_Quoted passage:_
# Dust Jackets...



## Backwoods Presbyterian (Oct 15, 2009)

What do you do with yours? Me, I take them off the book the second I get them and put them in a box where I keep them all together. 

Why do they make Dust Jackets?


----------



## Wayne (Oct 15, 2009)

"Eye-catchers" would be a better term, don't you think?

Or "blurb-holders"


----------



## westminken (Oct 15, 2009)

I leave mine on the books. I started to put them in a clear plastic cover like at the library but that got to be too time consuming. When I am reading a book, I take the jacket off and put aside and when I am finished I put it back on and on the shelf. I suspect a lot of people pretty much do the same.


----------



## Berean (Oct 15, 2009)

westminken said:


> I leave mine on the books. I started to put them in a clear plastic cover like at the library but that got to be too time consuming. When I am reading a book, I take the jacket off and put aside and when I am finished I put it back on and on the shelf. I suspect a lot of people pretty much do the same.


----------



## Wayne (Oct 15, 2009)

I remove the dust jacket when loaning a book out. It then serves as a reminder that the book is out. A post-it note attached later could help remind who has it and how long it has been out.

"Only a fool loans books; . . .half the books in my library were loaned."
--Benj. Franklin


----------



## Houchens (Oct 15, 2009)

Wayne said:


> I remove the dust jacket when loaning a book out. It then serves as a reminder that the book is out. A post-it note attached later could help remind who has it and how long it has been out.
> 
> "Only a fool loans books; . . .half the books in my library were loaned."
> --Benj. Franklin


Great idea  , I may have to borrow your method!


----------



## Ivan (Oct 15, 2009)

I like my dustcovers with salt and pepper and a little mustard.


----------



## Andres (Oct 15, 2009)

I leave it on while I am reading the book. It makes a great book mark. If reading in the front half of the book, just close the book wherever you leave off on the front of the jacket. Once you pass the halfway mark and are reading the second half of the book, then use the back flap of the jacket. Does this make sense at all? Sorry, I don't know if my explanation is adequate.


----------



## Wayne (Oct 15, 2009)

It make perfect sense Andrew, and I've seen that done by many people. I just don't like bending the cover all out of shape that way. I have to remove the dust cover for reading. It gets in the way.


----------



## Ask Mr. Religion (Oct 16, 2009)

I cut out the author's bio from the jacket, which often does not appear in the text. I tape it into the inside back of the book and then discard all book jackets. I have dropped too many books when removing them from bookshelves as the book slid from the jacket cover.

_Stored data:_
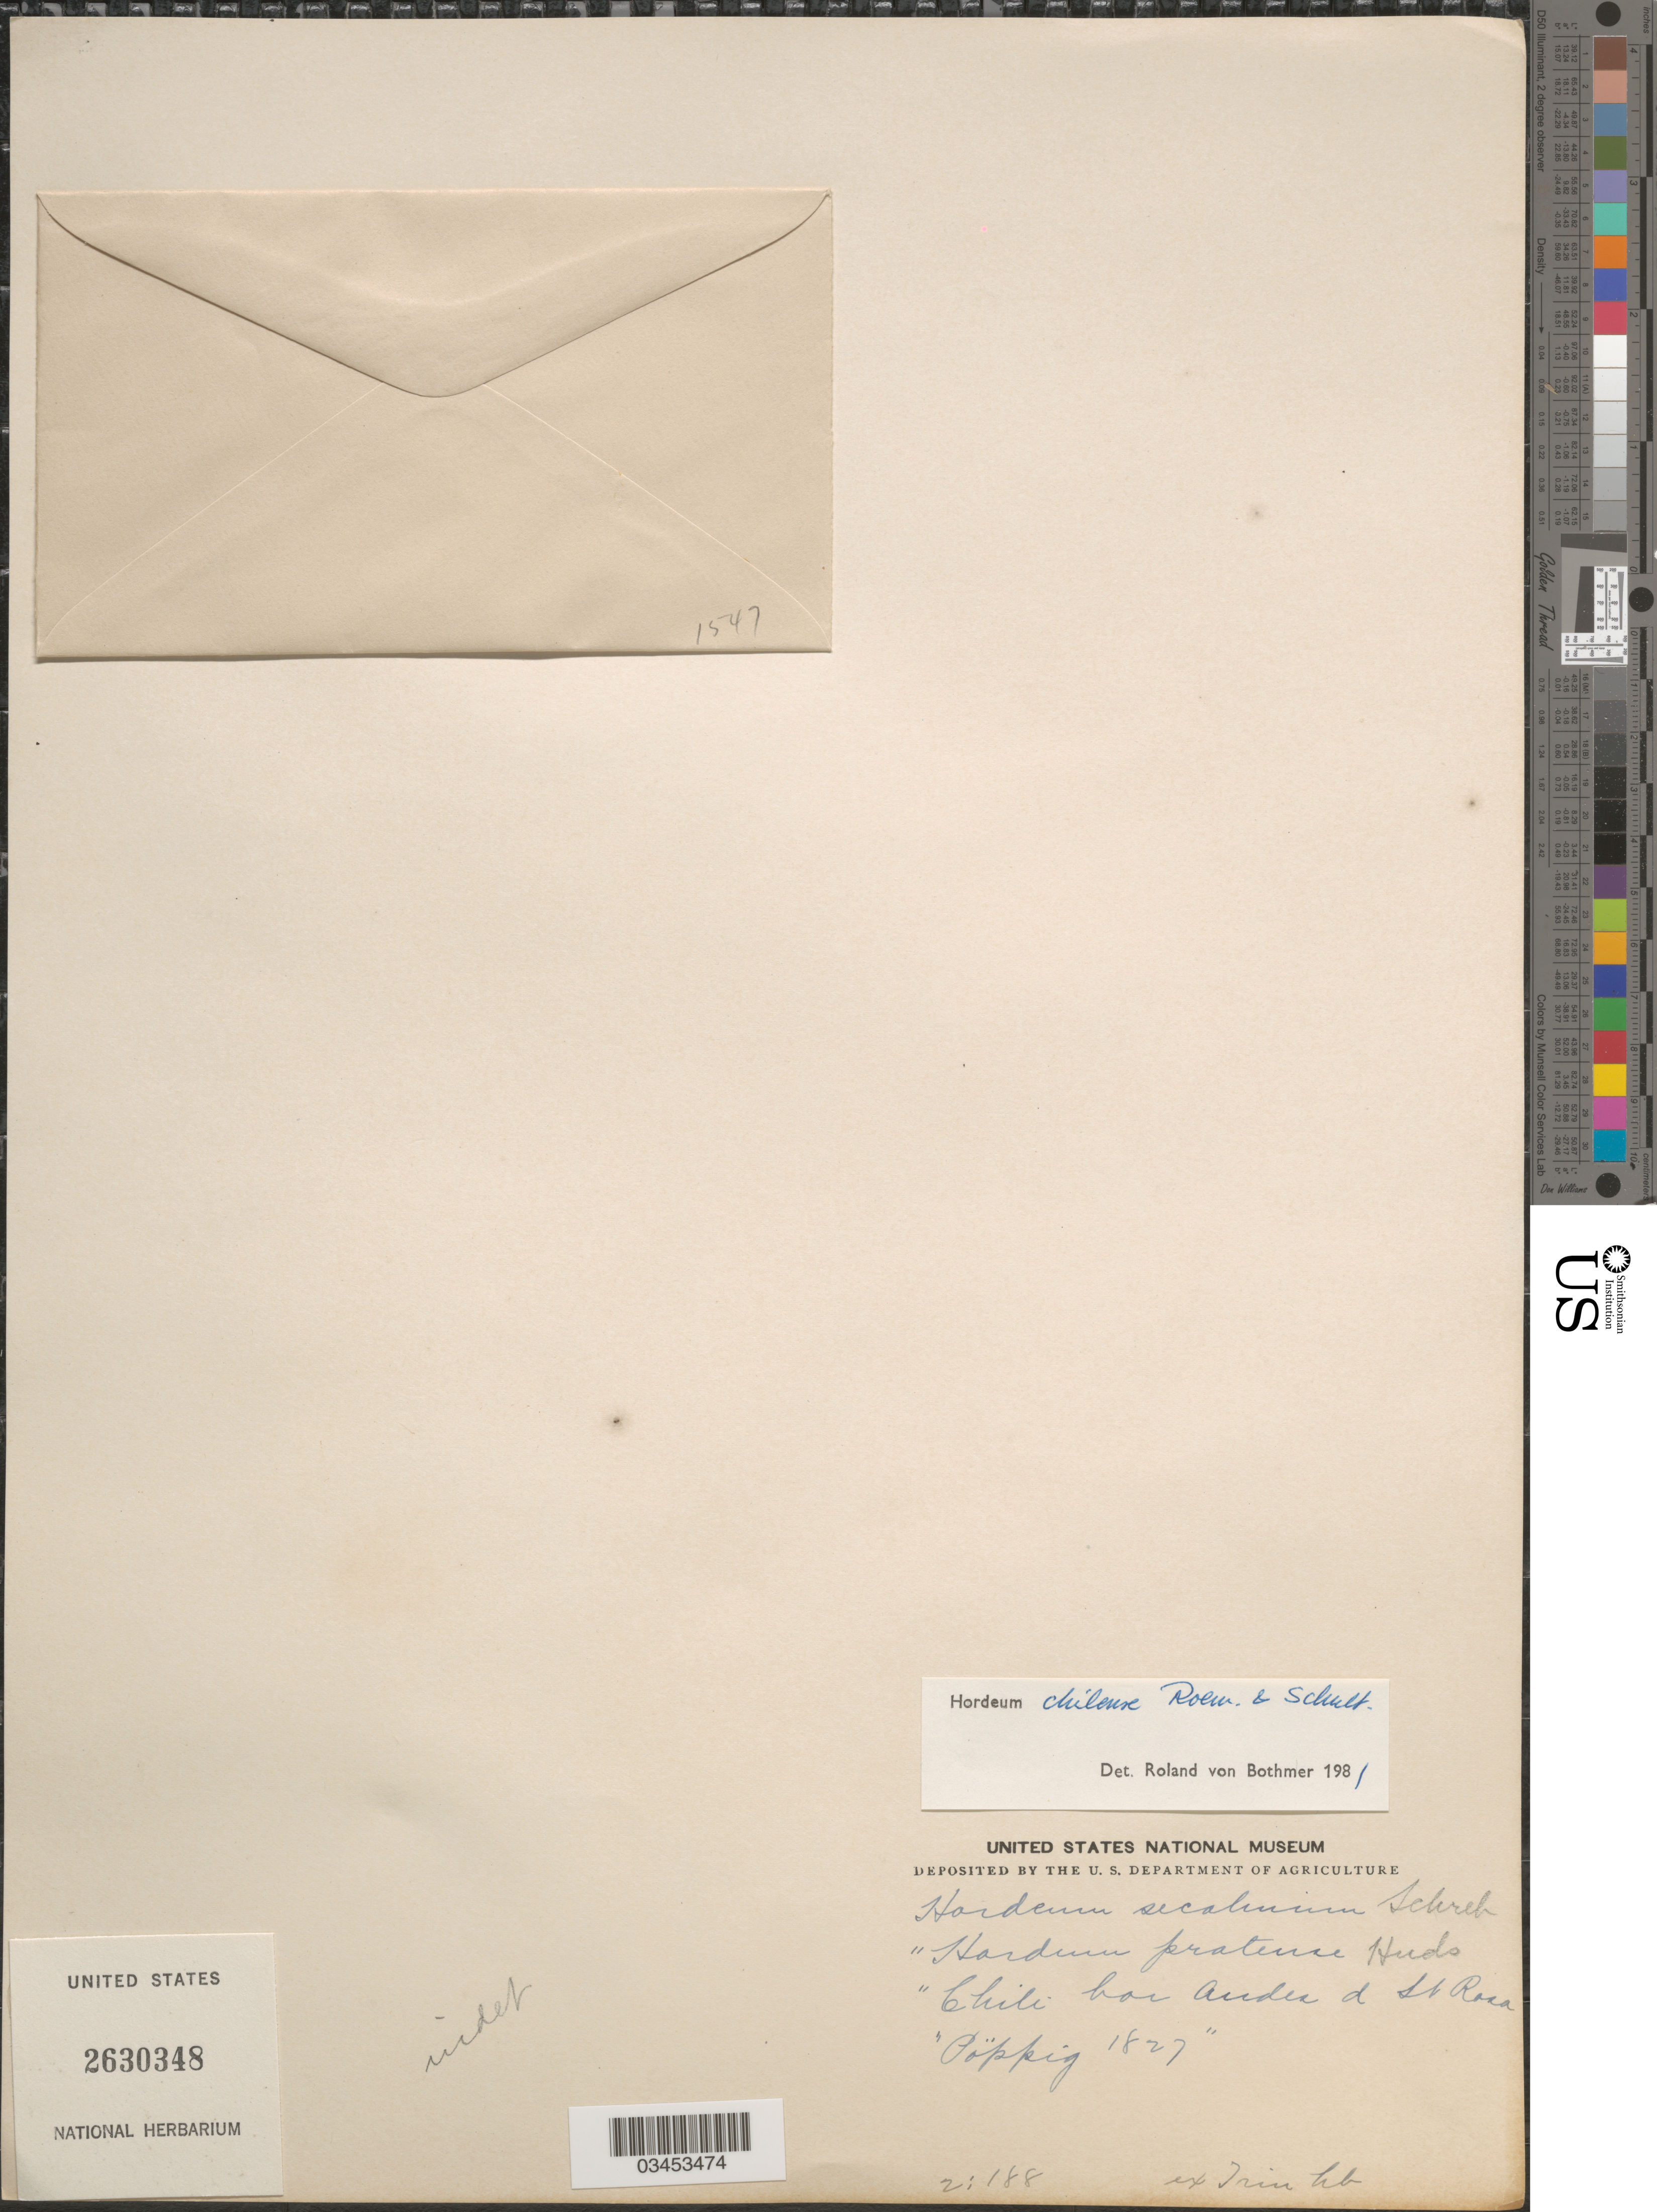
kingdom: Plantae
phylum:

_Stated goal A:_ In the dust jacket thread, why does Wayne take the jacket off a book he loans out?
_Stated goal B:_ Carry the dust jacket thread forward past its final post.
The material comes from an unrelated source.

_Right answer A:_ It serves as a reminder that the book is out.

_Right answer B:_
AMR


----------



## bookslover (Oct 16, 2009)

Why do they make dustjackets? To help sell the book, of course. I appreciate a well-designed one; such a jacket will help establish the tone of the book itself, letting the reader know what to look forward to.


----------



## ewenlin (Oct 16, 2009)

Ask Mr. Religion said:


> I cut out the author's bio from the jacket, which often does not appear in the text. I tape it into the inside back of the book and then discard all book jackets. I have dropped too many books when removing them from bookshelves as the book slid from the jacket cover.
> 
> AMR



I should try this.


----------



## JennyG (Oct 16, 2009)

haha, only yesterday someone told me about a friend who owns a set of Ian Fleming first edition James Bond books.
Some time years ago he threw out all the dust jackets because he thought they looked better on the shelf without


----------



## SRoper (Oct 16, 2009)

You may be interested in a previous dust jacket thread.


----------



## Jon Peters (Oct 16, 2009)

Andres said:


> I leave it on while I am reading the book. It makes a great book mark. If reading in the front half of the book, just close the book wherever you leave off on the front of the jacket. Once you pass the halfway mark and are reading the second half of the book, then use the back flap of the jacket. Does this make sense at all? Sorry, I don't know if my explanation is adequate.



I'm with you. I leave them on and use them as bookmarks occasionally.


----------



## TrueConvert (Oct 16, 2009)

I throw all of them away. I actually like the "classic book" look of coverless works.........


----------



## JennyG (Oct 16, 2009)

TrueConvert said:


> I throw all of them away. I actually like the "classic book" look of coverless works.........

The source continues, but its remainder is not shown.